Oh, and Subversion only builds against neon version 0.25.5...
In keeping with Solaris' peculiarities, Neon gets in a real tizzy unless we specify --with-pic.
cd .../neon-0.25.5 ./configure --prefix=/usr/local/${PWD##*/} --with-pic --with-ssl=openssl make make install
Note
If you are studious enough to run a make check then on every Solaris 11 variant I've tried it fails a single date parse test. YMMV.
Subversion Build
The Subversion build is straight-forward noting that we need to point to the apxs of our web server, the apr-config and apu-config programs as well as to the top of our version of Neon.
cd .../subversion-1.4.3 ./configure --prefix=/usr/local/${PWD##*/} \ --with-apxs=/usr/local/httpd-2.0.59/bin/apxs \ --with-apr=/usr/local/httpd-2.0.59/bin/apr-config \ --with-apr-util=/usr/local/httpd-2.0.59/bin/apu-config \ --with-neon=/usr/local/neon-0.25.5 \ --with-swig=/usr/local/swig-1.3.31 make make install make swig-py make install-swig-py
You may not want to run make check as it takes some hours to complete.
Configuration
Subversion works out of the box (as you might expect!). Read the excellent Red Book for how to manage Subversion.

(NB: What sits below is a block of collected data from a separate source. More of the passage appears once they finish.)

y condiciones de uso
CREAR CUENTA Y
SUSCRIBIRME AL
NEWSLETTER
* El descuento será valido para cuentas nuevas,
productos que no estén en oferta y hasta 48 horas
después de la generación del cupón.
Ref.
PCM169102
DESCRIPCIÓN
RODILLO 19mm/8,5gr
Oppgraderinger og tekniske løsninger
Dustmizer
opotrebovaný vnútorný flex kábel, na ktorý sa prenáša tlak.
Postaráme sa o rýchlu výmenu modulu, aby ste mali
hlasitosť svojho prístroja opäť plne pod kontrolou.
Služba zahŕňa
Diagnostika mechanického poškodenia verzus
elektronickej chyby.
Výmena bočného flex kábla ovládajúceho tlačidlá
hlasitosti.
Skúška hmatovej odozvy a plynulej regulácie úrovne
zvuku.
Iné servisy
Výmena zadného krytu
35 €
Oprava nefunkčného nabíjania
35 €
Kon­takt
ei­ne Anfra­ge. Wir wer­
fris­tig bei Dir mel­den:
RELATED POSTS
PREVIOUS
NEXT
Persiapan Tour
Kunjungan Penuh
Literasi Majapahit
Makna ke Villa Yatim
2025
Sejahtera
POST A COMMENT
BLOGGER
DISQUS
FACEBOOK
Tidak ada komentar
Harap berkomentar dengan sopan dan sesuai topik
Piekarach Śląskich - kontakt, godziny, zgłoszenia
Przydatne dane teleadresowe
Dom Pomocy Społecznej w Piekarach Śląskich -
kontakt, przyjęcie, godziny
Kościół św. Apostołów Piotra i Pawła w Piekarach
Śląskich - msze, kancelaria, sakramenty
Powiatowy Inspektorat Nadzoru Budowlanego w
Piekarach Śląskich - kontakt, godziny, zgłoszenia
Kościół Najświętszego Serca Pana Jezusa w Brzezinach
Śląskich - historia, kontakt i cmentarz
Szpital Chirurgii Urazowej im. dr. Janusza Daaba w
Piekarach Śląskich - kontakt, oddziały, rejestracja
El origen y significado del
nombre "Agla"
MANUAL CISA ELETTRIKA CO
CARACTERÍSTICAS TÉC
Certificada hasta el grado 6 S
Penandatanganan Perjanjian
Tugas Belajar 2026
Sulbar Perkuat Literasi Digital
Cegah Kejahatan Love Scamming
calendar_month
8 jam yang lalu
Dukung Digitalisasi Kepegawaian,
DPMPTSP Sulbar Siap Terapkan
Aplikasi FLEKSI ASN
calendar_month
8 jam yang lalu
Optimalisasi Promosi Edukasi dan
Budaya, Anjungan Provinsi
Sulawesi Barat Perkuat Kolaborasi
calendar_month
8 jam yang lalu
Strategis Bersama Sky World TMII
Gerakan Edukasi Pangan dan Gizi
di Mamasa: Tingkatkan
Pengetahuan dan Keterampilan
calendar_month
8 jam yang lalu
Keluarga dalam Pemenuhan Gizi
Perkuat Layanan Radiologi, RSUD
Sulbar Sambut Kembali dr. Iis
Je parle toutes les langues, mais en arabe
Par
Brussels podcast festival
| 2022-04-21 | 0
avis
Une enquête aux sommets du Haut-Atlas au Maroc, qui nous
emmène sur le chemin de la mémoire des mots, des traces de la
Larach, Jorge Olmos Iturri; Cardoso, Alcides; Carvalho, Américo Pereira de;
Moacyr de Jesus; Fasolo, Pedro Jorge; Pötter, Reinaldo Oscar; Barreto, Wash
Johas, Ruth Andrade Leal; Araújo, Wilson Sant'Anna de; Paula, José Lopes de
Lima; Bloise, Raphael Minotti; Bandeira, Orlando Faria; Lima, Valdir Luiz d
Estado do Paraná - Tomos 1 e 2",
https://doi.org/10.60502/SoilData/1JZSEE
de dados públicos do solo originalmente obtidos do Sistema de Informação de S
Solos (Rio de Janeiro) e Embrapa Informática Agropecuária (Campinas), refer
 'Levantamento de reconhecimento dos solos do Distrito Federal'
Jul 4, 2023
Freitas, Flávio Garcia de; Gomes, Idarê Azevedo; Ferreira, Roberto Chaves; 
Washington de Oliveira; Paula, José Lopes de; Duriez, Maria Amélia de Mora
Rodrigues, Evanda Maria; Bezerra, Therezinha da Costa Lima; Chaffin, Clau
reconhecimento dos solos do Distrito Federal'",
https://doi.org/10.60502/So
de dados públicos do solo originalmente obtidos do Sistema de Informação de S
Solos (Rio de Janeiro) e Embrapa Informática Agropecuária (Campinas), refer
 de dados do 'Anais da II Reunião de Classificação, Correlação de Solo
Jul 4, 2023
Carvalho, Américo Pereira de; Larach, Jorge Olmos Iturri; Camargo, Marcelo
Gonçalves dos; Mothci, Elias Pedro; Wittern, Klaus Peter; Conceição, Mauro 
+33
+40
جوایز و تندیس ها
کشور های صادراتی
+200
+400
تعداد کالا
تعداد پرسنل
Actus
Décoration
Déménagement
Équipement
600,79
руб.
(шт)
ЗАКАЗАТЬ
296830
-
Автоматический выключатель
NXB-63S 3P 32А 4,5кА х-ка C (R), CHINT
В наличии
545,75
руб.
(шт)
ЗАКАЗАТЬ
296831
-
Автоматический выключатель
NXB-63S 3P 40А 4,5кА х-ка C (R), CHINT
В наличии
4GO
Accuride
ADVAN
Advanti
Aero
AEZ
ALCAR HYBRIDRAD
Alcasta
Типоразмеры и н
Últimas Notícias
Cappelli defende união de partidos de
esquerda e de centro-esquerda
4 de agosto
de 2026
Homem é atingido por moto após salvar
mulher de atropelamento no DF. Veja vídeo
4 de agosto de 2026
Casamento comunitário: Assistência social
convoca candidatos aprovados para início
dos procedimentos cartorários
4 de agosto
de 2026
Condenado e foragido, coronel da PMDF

Our troubles begin when we want to have multiple users access the repository -- normal Unix users and groups stuff. In our setup, we want to manipulate the repository through WebDAV so we need to grant the web server access to the repository. With a suitably configured webserver you may decide that ordinary users need not access the repository through the file system at all but always access it through WebDAV.
Of course, the security conscious will recognise the risk of having a web server being subverted (ho ho) and messing with your repository but if that was your fear you wouldn't be accessing your repository through WebDAV URLs!
File system permissions aside read the excellent commentary on securing your WebDAV system in the Apache HTTP Server section of the Red Book.
If you've set the Apache 2.0 server up for Subversion yet are still using Sun's apache2 installation for everything else then note that you only need use ProxyPass in the main server to redirect to the Subversion Apache server running on localhost. The resultant configuration can be stripped down to:
<VirtualHost ...> # some logging, maybe ProxyPass / http://localhost:{PORT}/ ProxyPassReverse / http://localhost:{PORT}/ </VirtualHost>
Subversion Issues
WebDAV
Subversion doesn't cope very well with exuberant redirect or any other status messages from the web server. In Apache-speak you'll want to:
ErrorDocument 404 default
within the Subversion virtual host. See Redirects below.
SSL
The first time you use Subversion through WebDAV you will experience some bootstrap issues. If you're accessing via SSL (or redirecting to a SSL service) you'll be prompted to verify the certificate. That seems fine. However, it doesn't then successfully pick up on a HTTP Authentication mechanism properly. You'll have to issue your svn command again.
Redirects
Despite having listed it above I didn't really understand the issue the first time around. You cannot use redirects with svn. In a situation where access to the repository is granted through an SSL service (which may happily use ProxyPass under the hood) you may want to allow vanilla http: URLs to be redirected to the SSL service. Sadly this, and any other redirect mechanism if you have shifted the location of your SSL service, will simply fail with an obscure message:
svn: PROPFIND request failed on '...' svn: PROPFIND of '...': 302 Found (http://svn.example.com)
svn does not understand redirects.
Just use the https: URL and be done.
If you've moved your repository (ie. changed your web service around) ask your users to svn switch their repositories.